● Reading text:

-=-=-=-=-

In oral genealogies, multiple informants are interviewed to confirm the existence and nature of kinship ties between population members. See, for example, Pison (1987), Quinlan and Hagen (2008), and Silagan (1986).
The Bandafassi HDSS differs from other HDSS in that respect given that oral genealogies are not necessarily conducted at the time of the census in each HDSS. In other HDSS, the data on maternal sibships of individuals who were already present in the population at the time of the initial census may be missing or may be obtained from one single informant. Lists of maternal siblings may thus be less complete/accurate in other HDSS.
The SSH survey took place before the 2010 HDSS data became available; as a result, the reference period and all results herein do not include deaths and person-years from 2010.
To trace migrants, we first conducted a short migration survey with a member of the last known HDSS residence of the migrant. This survey included information on destination, new address (if available), phone number, and other information (open-ended) that may be useful for migrant tracing.
The full questionnaire, in French, is available online (http://www.columbia.edu/~sh2813/BandafassiQuest.pdf).

-=-=-=-=-

● Information supplied:
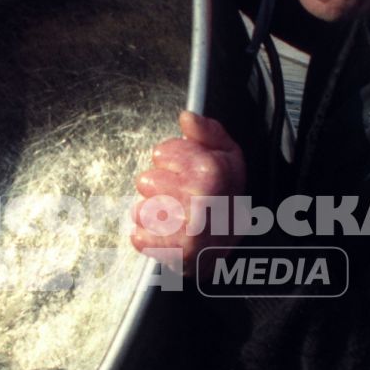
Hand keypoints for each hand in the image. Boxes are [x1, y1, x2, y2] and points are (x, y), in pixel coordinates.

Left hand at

-=-=-=-=-

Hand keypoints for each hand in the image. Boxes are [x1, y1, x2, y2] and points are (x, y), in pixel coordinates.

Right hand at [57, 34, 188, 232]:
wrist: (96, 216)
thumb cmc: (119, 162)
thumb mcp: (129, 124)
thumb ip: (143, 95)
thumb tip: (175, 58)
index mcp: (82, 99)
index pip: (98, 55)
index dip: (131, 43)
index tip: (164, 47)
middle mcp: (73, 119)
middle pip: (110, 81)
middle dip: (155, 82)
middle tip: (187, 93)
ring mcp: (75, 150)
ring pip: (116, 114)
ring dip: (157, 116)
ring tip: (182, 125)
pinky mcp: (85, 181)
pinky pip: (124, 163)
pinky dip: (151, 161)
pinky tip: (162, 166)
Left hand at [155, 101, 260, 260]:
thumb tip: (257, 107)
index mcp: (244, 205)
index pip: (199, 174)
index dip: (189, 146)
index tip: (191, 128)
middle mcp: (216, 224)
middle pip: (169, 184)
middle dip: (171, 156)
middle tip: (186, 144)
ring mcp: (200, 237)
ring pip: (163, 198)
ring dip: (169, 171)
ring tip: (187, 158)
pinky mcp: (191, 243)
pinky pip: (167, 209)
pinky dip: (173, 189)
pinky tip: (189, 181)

-=-=-=-=-

● Your task: Resume the notes on the Bandafassi HDSS survey methods, not the entries, continuing after their final sentence.

● Output:
Pairs of reviewers were randomly selected among the study’s coauthors. Each team member was asked to select an ID number from the HDSS files for each SSH-reported sibling based on the available information.
The concordance was assessed by comparing the ID number attributed by each member.
Some siblings were reported as adults by the SSH and recorded as children by the HDSS, and vice versa.
In Bandafassi, different persons report demographic events during demographic surveillance and SSH: for example, key informants may be health workers posted in the rural villages or heads of compounds (predominantly older males), whereas SSH respondents were women aged 15–59. However, the HDSS and SSH data may not be entirely independent because, for example, key informants may have heard about the death of an individual by relatives of the deceased who may be interviewed during SSH surveys. Similarly, some deaths may be less likely to be reported in both data sources because of the cause of death or the location where the death took place. For example, if a DSS resident seeks health care in a city and dies while away, his/her death may be less likely to be reported both in the DSS and in the SSH data sets. Capture-recapture estimates thus likely overestimate the completeness of each data source.
This is the case because multiple sisters were interviewed by sibship (see Table 1).
Sensitivity refers to the proportion of deaths among adult sisters recorded in the HDSS who are reported as deceased in the SSH survey.
Specificity refers to the proportion of alive sisters recorded in the HDSS who are reported as alive in the SSH survey.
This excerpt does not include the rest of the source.